Die Aufgaben:
a) Wie viel Prozent muss der Auftraggeber laut dem Text zur Bauabzugssteuer grundsätzlich einbehalten und ans Finanzamt abführen?
b) Führen Sie den Text zur Bauabzugssteuer bitte nach seinem letzten Satz weiter.

Haftungsrisiko Bauabzugssteuer: Ohne Freistellung haftet der Auftraggeber

Welche Risiken drohen Handwerksbetrieben bei der Bauabzugssteuer?

Bernhard Köstler

Bauabzugssteuer: Geben Bauunternehmer einen Auftrag an einen Subunternehmer weiter, müssen sie steuerlich besonders gut aufpassen. Es gelten Besonderheiten. - © Robert Kneschke/ Fotolia.com

Erhält ein Unternehmer eine Rechnung, in der Bauleistungen abgerechnet werden, sollten sämtliche Alarmsirenen losgehen. Denn grundsätzlich muss der Auftraggeber 15 Prozent einbehalten und ans Finanzamt abführen. Kommt der Auftraggeber dieser Verpflichtung nicht nach, haftet er für die nicht einbehaltene Bauabzugssteuer. Die Haftung lässt sich nur dann mit Sicherheit vermeiden, wenn der leistende Unternehmer zum Zeitpunkt der Rechnungsstellung eine gültige Freistellungsbescheinigung seines Finanzamts vorlegt. Und genau zu der Haftungsfrage hat das Landgericht München I jetzt ein interessantes Urteil gesprochen (LG München I v. 21. Mai 2010, Az.: 18 O 22179/09).

Ein typischer Praxisfall: Gerda Müller, selbstständige Friseurin, möchte endlich neuen Wind in ihren Salon bringen und beauftragt einen Handwerker mit dem Umbau. Dafür erhält sie eine Rechnung über 10.000 Euro zzgl. 1.900 Euro Umsatzsteuer.

Da der Handwerker trotz mehrmaliger Aufforderung keine Freistellungsbescheinigung seines Finanzamts zur Bauabzugssteuer vorlegt, überweist Frau Müller ihm nur 10.115 Euro. 1.785 Euro überweist sie als Bauabzugssteuer ans Finanzamt (15 Prozent von 11.900 Euro).

Erfasste Angaben:
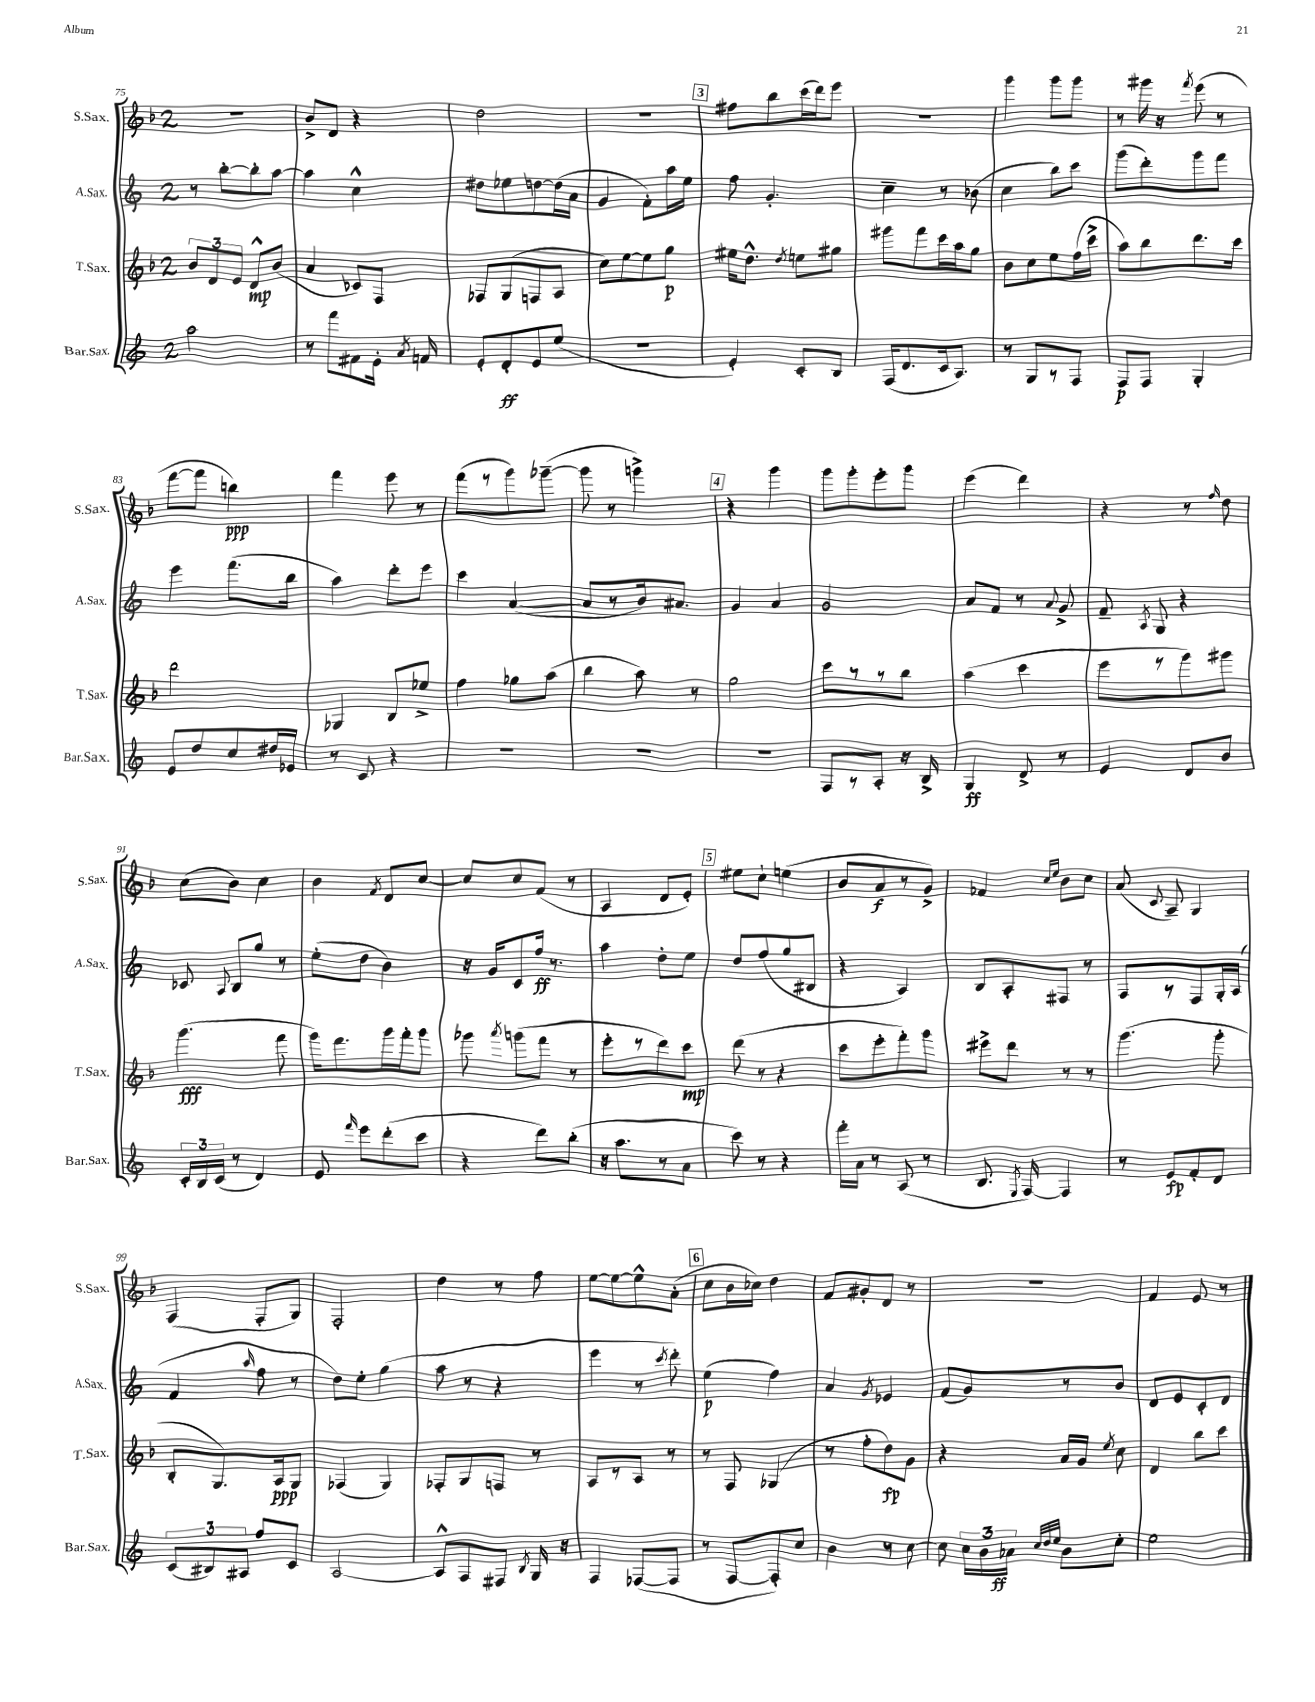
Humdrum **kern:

Erwartete Ergebnisse:
a) Grundsätzlich 15 Prozent.

b)
Risiko: Hätte Frau Müller trotz fehlender Freistellungsbescheinigung 11.900 Euro an den Handwerker ausbezahlt und der Handwerker wäre seinen steuerlichen Pflichten nicht nachgekommen, würde das Finanzamt Frau Müller für die nicht einbehaltenen 1.785 Euro in Haftung nehmen.

Bauabzugssteuer: Urteilsfall zeigt Haftungsrisiko

Ein Haftungsrisiko wollte auch ein Bauunternehmen aus München vermeiden. Mit einem Subunternehmer wurde ein Vergleich geschlossen, nachdem dieser noch 10.000 Euro erhalten soll. Noch vor der Zahlung wurde bei dem Subunternehmer ein Insolvenzverfahren eröffnet. Und der Insolvenzverwalter weigerte sich, für den insolventen Subunternehmer eine Freistellungsbescheinigung vorzulegen.

Seine Begründung: Dem Finanzamt würden die 15 Prozent Bauabzugssteuer nicht zustehen, sondern nur eine Quote der ausstehenden Steuern. Der Auftraggeber behielt daraufhin die Bauabzugssteuer ein und führte sie an das Finanzamt ab.

Die Klage des Insolvenzverwalters dagegen schmetterten die Richter des Landgerichts München I ab. Legt ein insolventes Unternehmen keine Freistellungsbescheinigung von der Bauabzugssteuer vor, bleibt dem Auftraggeber zur Vermeidung einer Haftung nur der Einbehalt und die Abführung der einbehaltenen Beträge ans Finanzamt. Dass dem Finanzamt der 15prozentige Einbehalt nicht in voller Höhe zusteht, ist eine Sache zwischen dem Finanzamt und dem leistenden Unternehmen.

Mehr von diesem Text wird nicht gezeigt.